| WHAT IS NEEDED |
Reproduce the text of each item below line for line, without changing a character. Leave the pictures out of your answer.

━━ MATERIAL PROVIDED

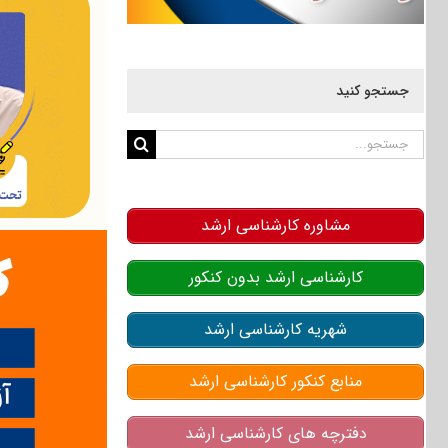
جستجو کنید
جستجو
برای:
مشاوره کارشناسی ارشد
کارشناسی ارشد بدون کنکور
شهریه کارشناسی ارشد
منابع کنکور کارشناسی ارشد
دفترچه های کارشناسی ارشد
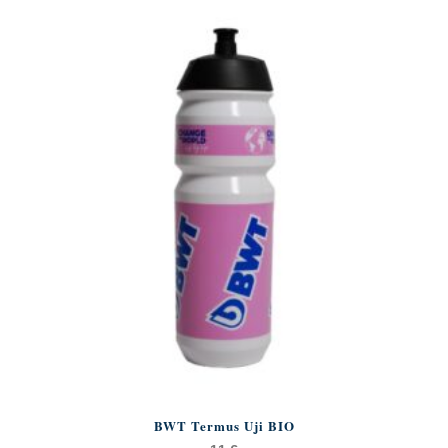
BWT Termus Uji BIO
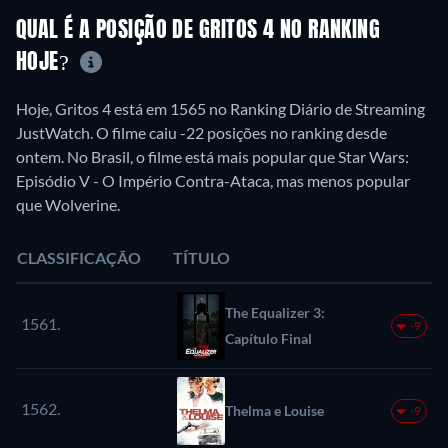
QUAL É A POSIÇÃO DE GRITOS 4 NO RANKING
HOJE?
Hoje, Gritos 4 está em 1565 no Ranking Diário de Streaming
JustWatch. O filme caiu -22 posições no ranking desde
ontem. No Brasil, o filme está mais popular que Star Wars:
Episódio V - O Império Contra-Ataca, mas menos popular
que Wolverine.
CLASSIFICAÇÃO
TÍTULO
The Equalizer 3:
1561.
-9
Capítulo Final
1562.
Thelma e Louise
-9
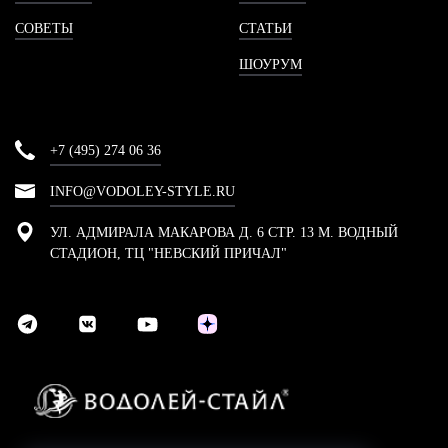
СОВЕТЫ
СТАТЬИ
ШОУРУМ
+7 (495) 274 06 36
INFO@VODOLEY-STYLE.RU
УЛ. АДМИРАЛА МАКАРОВА Д. 6 СТР. 13 М. ВОДНЫЙ
СТАДИОН, ТЦ "НЕВСКИЙ ПРИЧАЛ"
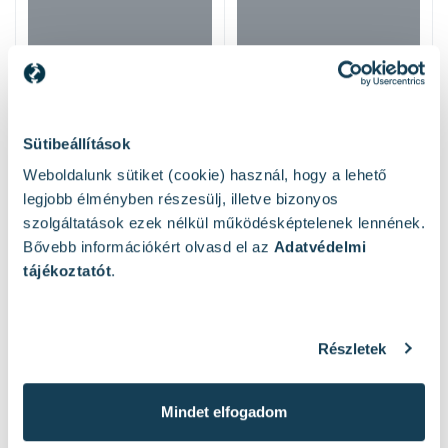
Sütibeállítások
Weboldalunk sütiket (cookie) használ, hogy a lehető
legjobb élményben részesülj, illetve bizonyos
szolgáltatások ezek nélkül működésképtelenek lennének.
Bővebb információkért olvasd el az
Adatvédelmi
Hasonló termékek
tájékoztatót
.
Részletek
Mindet elfogadom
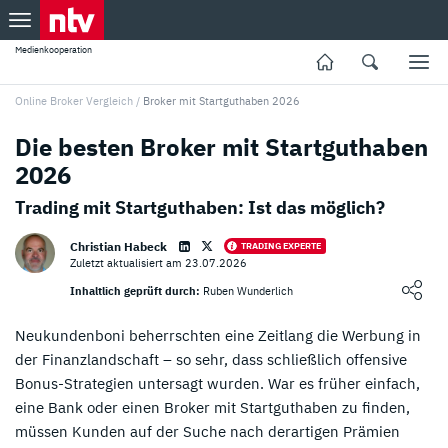
Medienkooperation
Online Broker Vergleich
/
Broker mit Startguthaben 2026
Die besten Broker mit Startguthaben
2026
Trading mit Startguthaben: Ist das möglich?
Christian Habeck
TRADING EXPERTE
Zuletzt aktualisiert am 23.07.2026
Loading ...
Inhaltlich geprüft durch:
Ruben Wunderlich
Neukundenboni beherrschten eine Zeitlang die Werbung in
der Finanzlandschaft – so sehr, dass schließlich offensive
Bonus-Strategien untersagt wurden. War es früher einfach,
eine Bank oder einen Broker mit Startguthaben zu finden,
müssen Kunden auf der Suche nach derartigen Prämien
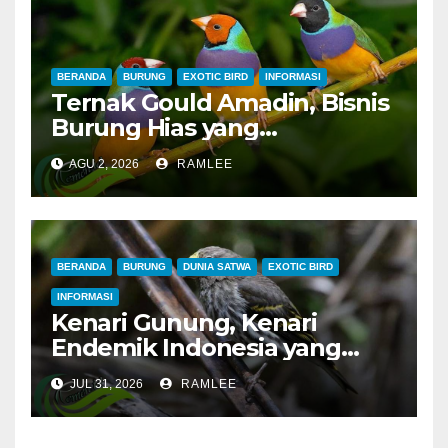
Merah dan Jahanam Juara
BERANDA
BURUNG
EXOTIC BIRD
INFORMASI
Ternak Gould Amadin, Bisnis
Burung Hias yang
Menguntungkan
AGU 2, 2026
RAMLEE
BERANDA
BURUNG
DUNIA SATWA
EXOTIC BIRD
INFORMASI
Kenari Gunung, Kenari
Endemik Indonesia yang
Sangat Sulit Dipelihara
JUL 31, 2026
RAMLEE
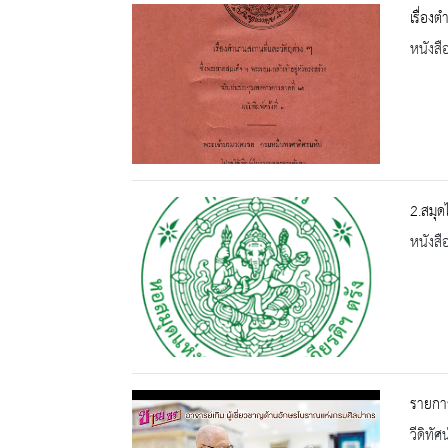
เรื่อง
หนังสื
2.สมุ
หนังสื
รายการ
วีดิทัศน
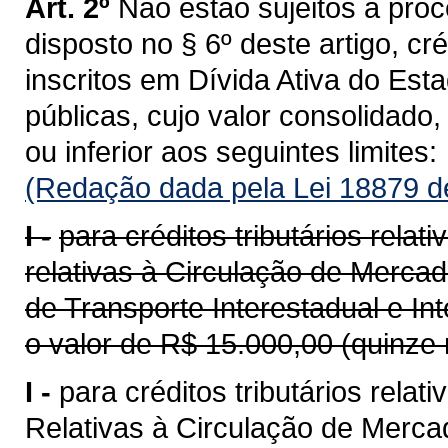
Art. 2º
Não estão sujeitos a proc
disposto no § 6º deste artigo, créd
inscritos em Dívida Ativa do Est
públicas, cujo valor consolidado
ou inferior aos seguintes limites:
(Redação dada pela Lei 18879 d
I -
para créditos tributários rela
relativas à Circulação de Merca
de Transporte Interestadual e I
o valor de R$ 15.000,00 (quinze 
I -
para créditos tributários rela
Relativas à Circulação de Merca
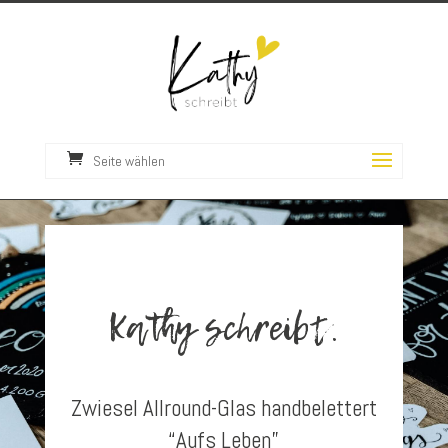
Seite wählen
Kathy schreibt.
Zwiesel Allround-Glas handbelettert
“Aufs Leben”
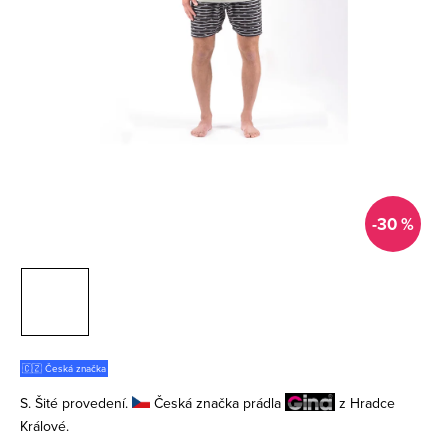
-30 %
🇨🇿 Česká značka
S. Šité provedení.
Česká značka prádla
z Hradce
Králové.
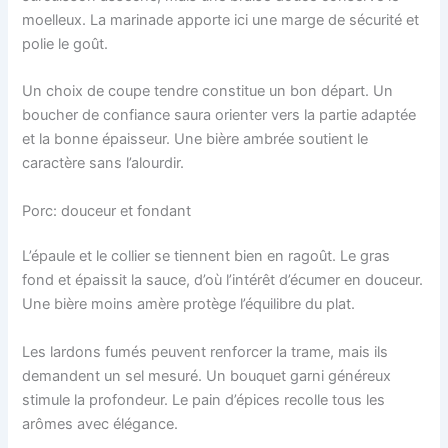
moelleux. La marinade apporte ici une marge de sécurité et
polie le goût.
Un choix de coupe tendre constitue un bon départ. Un
boucher de confiance saura orienter vers la partie adaptée
et la bonne épaisseur. Une bière ambrée soutient le
caractère sans l’alourdir.
Porc: douceur et fondant
L’épaule et le collier se tiennent bien en ragoût. Le gras
fond et épaissit la sauce, d’où l’intérêt d’écumer en douceur.
Une bière moins amère protège l’équilibre du plat.
Les lardons fumés peuvent renforcer la trame, mais ils
demandent un sel mesuré. Un bouquet garni généreux
stimule la profondeur. Le pain d’épices recolle tous les
arômes avec élégance.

━━━━

| ANSWER SPACE |
جستجو کنید
جستجو
برای:
مشاوره کارشناسی ارشد
کارشناسی ارشد بدون کنکور
شهریه کارشناسی ارشد
منابع کنکور کارشناسی ارشد
دفترچه های کارشناسی ارشد
BWT Termus Uji BIO
QUAL É A POSIÇÃO DE GRITOS 4 NO RANKING
HOJE?
Hoje, Gritos 4 está em 1565 no Ranking Diário de Streaming
JustWatch. O filme caiu -22 posições no ranking desde
ontem. No Brasil, o filme está mais popular que Star Wars:
Episódio V - O Império Contra-Ataca, mas menos popular
que Wolverine.
CLASSIFICAÇÃO
TÍTULO
The Equalizer 3:
1561.
-9
Capítulo Final
1562.
Thelma e Louise
-9
СОВЕТЫ
СТАТЬИ
ШОУРУМ
+7 (495) 274 06 36
INFO@VODOLEY-STYLE.RU
УЛ. АДМИРАЛА МАКАРОВА Д. 6 СТР. 13 М. ВОДНЫЙ
СТАДИОН, ТЦ "НЕВСКИЙ ПРИЧАЛ"
Sütibeállítások
Weboldalunk sütiket (cookie) használ, hogy a lehető
legjobb élményben részesülj, illetve bizonyos
szolgáltatások ezek nélkül működésképtelenek lennének.
Bővebb információkért olvasd el az
Adatvédelmi
Hasonló termékek
tájékoztatót
.
Részletek
Mindet elfogadom
Medienkooperation
Online Broker Vergleich
/
Broker mit Startguthaben 2026
Die besten Broker mit Startguthaben
2026
Trading mit Startguthaben: Ist das möglich?
Christian Habeck
TRADING EXPERTE
Zuletzt aktualisiert am 23.07.2026
Loading ...
Inhaltlich geprüft durch:
Ruben Wunderlich
Neukundenboni beherrschten eine Zeitlang die Werbung in
der Finanzlandschaft – so sehr, dass schließlich offensive
Bonus-Strategien untersagt wurden. War es früher einfach,
eine Bank oder einen Broker mit Startguthaben zu finden,
müssen Kunden auf der Suche nach derartigen Prämien
Merah dan Jahanam Juara
BERANDA
BURUNG
EXOTIC BIRD
INFORMASI
Ternak Gould Amadin, Bisnis
Burung Hias yang
Menguntungkan
AGU 2, 2026
RAMLEE
BERANDA
BURUNG
DUNIA SATWA
EXOTIC BIRD
INFORMASI
Kenari Gunung, Kenari
Endemik Indonesia yang
Sangat Sulit Dipelihara
JUL 31, 2026
RAMLEE
เรื่อง
หนังสื
2.สมุ
หนังสื
รายการ
วีดิทัศน
Art. 2º
Não estão sujeitos a proc
disposto no § 6º deste artigo, créd
inscritos em Dívida Ativa do Est
públicas, cujo valor consolidado
ou inferior aos seguintes limites:
(Redação dada pela Lei 18879 d
I -
para créditos tributários rela
relativas à Circulação de Merca
de Transporte Interestadual e I
o valor de R$ 15.000,00 (quinze 
I -
para créditos tributários rela
Relativas à Circulação de Merca
Seite wählen
Kathy schreibt.
Zwiesel Allround-Glas handbelettert
“Aufs Leben”
-30 %
🇨🇿 Česká značka
S. Šité provedení.
Česká značka prádla
z Hradce
Králové.
moelleux. La marinade apporte ici une marge de sécurité et
polie le goût.
Un choix de coupe tendre constitue un bon départ. Un
boucher de confiance saura orienter vers la partie adaptée
et la bonne épaisseur. Une bière ambrée soutient le
caractère sans l’alourdir.
Porc: douceur et fondant
L’épaule et le collier se tiennent bien en ragoût. Le gras
fond et épaissit la sauce, d’où l’intérêt d’écumer en douceur.
Une bière moins amère protège l’équilibre du plat.
Les lardons fumés peuvent renforcer la trame, mais ils
demandent un sel mesuré. Un bouquet garni généreux
stimule la profondeur. Le pain d’épices recolle tous les
arômes avec élégance.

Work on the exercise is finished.